## What you should do
Could you rewrite the paragraph in the boot floppy thread below that begins "Probably the Linux on the floppy" as a short list of its main points?

## Given passage
++++++++++++++++++++
# trouble with boot floppy mfstools 2.0



## binford (Oct 10, 2004)

I'm attempting to upgrade my DirecTivo, going from the existing two drives up to two larger drives. I'd like to keep all of the data intact if I can...

I have all four drives connected in the proper order per the 'hinsdale' instructions. Because I have all four drives connected, I need to be able to boot from the floppy, which I've made both with the batch file and from the CD using rawrite.

The problem is: the computer won't boot from this diskette! I'm getting a series of repeated error messages:

1000
AX:020C
BX:0000
CX:0007
DX:0000.

Anyone seen this and know what I maight have done wrong? 

TIA,

Ken


----------



## lxjenkins (Apr 2, 2006)

binford said:


> I'm attempting to upgrade my DirecTivo, going from the existing two drives up to two larger drives. I'd like to keep all of the data intact if I can...
> 
> I have all four drives connected in the proper order per the 'hinsdale' instructions. Because I have all four drives connected, I need to be able to boot from the floppy, which I've made both with the batch file and from the CD using rawrite.
> 
> ...


Anyone seen this and know what I maight have done wrong?

I have the exact same problem...anyone have a solution? (By the way, I can't use the cd, I have to stick with the floppy).


----------



## HomeUser (Jan 12, 2003)

Probably the Linux on the floppy is incompatible with the hard-ware. If you are not on Dial-Up download and try the DSL Linux Run From CD it should work with your SATA drive. Just copy the mfstools files from the MFSTools CD or download the latest version of the MFSTools executables SourceForge.net MFSTools put them somewhere on your FAT32 drive then use the full path from a DSL Linux command session to run it

Example: If from Windows you copied the mfstool's backup program to c:/MyTiVoStuff then from the DSL Linux Command Terminal if the FAT32 partition is mounted at /mnt/cdrive the TiVo drive is first channel IDE primary then the backup command would be something like /mnt/cdrive/MyTiVoStuff/backup -f 9999 -3Tso /mnt/cdrive/MyTiVoStuff/mytivo.bak /dev/hda remember that Linux is case sensitive.


----------
++++++++++++++++++++
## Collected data
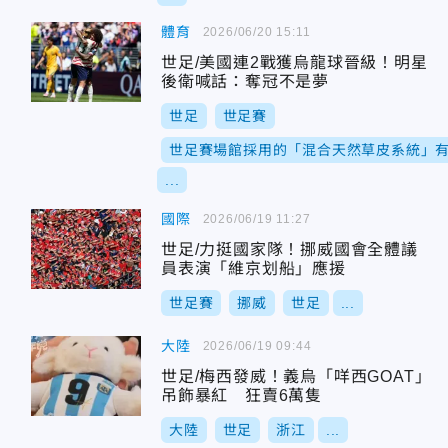
體育
2026/06/20 15:11
世足/美國連2戰獲烏龍球晉級！明星
後衛喊話：奪冠不是夢
世足
世足賽
世足賽場館採用的「混合天然草皮系統」
...
國際
2026/06/19 11:27
世足/力挺國家隊！挪威國會全體議
員表演「維京划船」應援
世足賽
挪威
世足
...
大陸
2026/06/19 09:44
世足/梅西發威！義烏「咩西GOAT」
吊飾暴紅 狂賣6萬隻
大陸
世足
浙江
...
++++++++++++++++++++
## Task output
- The Linux on the floppy is probably incompatible with the hardware.
- If you are not on dial-up, download DSL Linux Run From CD and try it. It should work with a SATA drive.
- Copy the mfstools files from the MFSTools CD, or download the latest MFSTools executables from SourceForge.net.
- Put the files somewhere on the FAT32 drive.
- Run them from a DSL Linux command session using the full path.